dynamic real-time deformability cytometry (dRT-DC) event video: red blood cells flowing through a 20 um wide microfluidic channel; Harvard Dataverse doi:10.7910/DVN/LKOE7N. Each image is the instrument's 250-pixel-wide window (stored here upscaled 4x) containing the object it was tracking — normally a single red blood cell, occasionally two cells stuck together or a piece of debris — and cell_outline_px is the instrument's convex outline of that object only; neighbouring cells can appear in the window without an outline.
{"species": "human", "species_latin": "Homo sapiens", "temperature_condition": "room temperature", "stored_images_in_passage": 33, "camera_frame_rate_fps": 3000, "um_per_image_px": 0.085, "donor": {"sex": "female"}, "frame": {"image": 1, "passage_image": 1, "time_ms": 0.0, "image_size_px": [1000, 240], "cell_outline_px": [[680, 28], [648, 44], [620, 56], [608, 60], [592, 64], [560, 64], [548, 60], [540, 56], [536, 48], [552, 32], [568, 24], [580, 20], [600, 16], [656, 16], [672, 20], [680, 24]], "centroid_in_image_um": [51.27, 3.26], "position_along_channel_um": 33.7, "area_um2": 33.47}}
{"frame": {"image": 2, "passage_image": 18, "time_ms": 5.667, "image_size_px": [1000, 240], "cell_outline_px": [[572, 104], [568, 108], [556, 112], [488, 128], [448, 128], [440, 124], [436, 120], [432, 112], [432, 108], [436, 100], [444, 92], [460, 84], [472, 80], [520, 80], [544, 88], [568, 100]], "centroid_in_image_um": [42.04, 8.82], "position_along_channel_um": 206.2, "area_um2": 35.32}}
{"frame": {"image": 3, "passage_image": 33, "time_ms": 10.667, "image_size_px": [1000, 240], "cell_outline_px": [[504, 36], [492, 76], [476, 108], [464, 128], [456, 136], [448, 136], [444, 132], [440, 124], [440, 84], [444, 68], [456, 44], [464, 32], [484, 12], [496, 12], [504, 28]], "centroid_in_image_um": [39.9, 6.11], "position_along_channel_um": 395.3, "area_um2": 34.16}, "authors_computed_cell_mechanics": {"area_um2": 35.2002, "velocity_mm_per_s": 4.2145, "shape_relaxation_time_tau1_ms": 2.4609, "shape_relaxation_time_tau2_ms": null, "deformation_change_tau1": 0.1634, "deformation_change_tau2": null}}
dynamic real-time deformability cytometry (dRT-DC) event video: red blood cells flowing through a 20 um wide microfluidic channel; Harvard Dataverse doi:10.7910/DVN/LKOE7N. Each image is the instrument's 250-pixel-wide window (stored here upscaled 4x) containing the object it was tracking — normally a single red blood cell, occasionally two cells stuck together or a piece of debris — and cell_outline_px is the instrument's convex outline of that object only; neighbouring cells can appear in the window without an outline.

AIM
Every entry must be retyped in full, exactly as given.

SOLUTION TO THIS EXERCISE
dynamic real-time deformability cytometry (dRT-DC) event video: red blood cells flowing through a 20 um wide microfluidic channel; Harvard Dataverse doi:10.7910/DVN/LKOE7N. Each image is the instrument's 250-pixel-wide window (stored here upscaled 4x) containing the object it was tracking — normally a single red blood cell, occasionally two cells stuck together or a piece of debris — and cell_outline_px is the instrument's convex outline of that object only; neighbouring cells can appear in the window without an outline.
{"species": "human", "species_latin": "Homo sapiens", "temperature_condition": "room temperature", "stored_images_in_passage": 33, "camera_frame_rate_fps": 3000, "um_per_image_px": 0.085, "donor": {"sex": "female"}, "frame": {"image": 1, "passage_image": 1, "time_ms": 0.0, "image_size_px": [1000, 240], "cell_outline_px": [[680, 28], [648, 44], [620, 56], [608, 60], [592, 64], [560, 64], [548, 60], [540, 56], [536, 48], [552, 32], [568, 24], [580, 20], [600, 16], [656, 16], [672, 20], [680, 24]], "centroid_in_image_um": [51.27, 3.26], "position_along_channel_um": 33.7, "area_um2": 33.47}}
{"frame": {"image": 2, "passage_image": 18, "time_ms": 5.667, "image_size_px": [1000, 240], "cell_outline_px": [[572, 104], [568, 108], [556, 112], [488, 128], [448, 128], [440, 124], [436, 120], [432, 112], [432, 108], [436, 100], [444, 92], [460, 84], [472, 80], [520, 80], [544, 88], [568, 100]], "centroid_in_image_um": [42.04, 8.82], "position_along_channel_um": 206.2, "area_um2": 35.32}}
{"frame": {"image": 3, "passage_image": 33, "time_ms": 10.667, "image_size_px": [1000, 240], "cell_outline_px": [[504, 36], [492, 76], [476, 108], [464, 128], [456, 136], [448, 136], [444, 132], [440, 124], [440, 84], [444, 68], [456, 44], [464, 32], [484, 12], [496, 12], [504, 28]], "centroid_in_image_um": [39.9, 6.11], "position_along_channel_um": 395.3, "area_um2": 34.16}, "authors_computed_cell_mechanics": {"area_um2": 35.2002, "velocity_mm_per_s": 4.2145, "shape_relaxation_time_tau1_ms": 2.4609, "shape_relaxation_time_tau2_ms": null, "deformation_change_tau1": 0.1634, "deformation_change_tau2": null}}
dynamic real-time deformability cytometry (dRT-DC) event video: red blood cells flowing through a 20 um wide microfluidic channel; Harvard Dataverse doi:10.7910/DVN/LKOE7N. Each image is the instrument's 250-pixel-wide window (stored here upscaled 4x) containing the object it was tracking — normally a single red blood cell, occasionally two cells stuck together or a piece of debris — and cell_outline_px is the instrument's convex outline of that object only; neighbouring cells can appear in the window without an outline.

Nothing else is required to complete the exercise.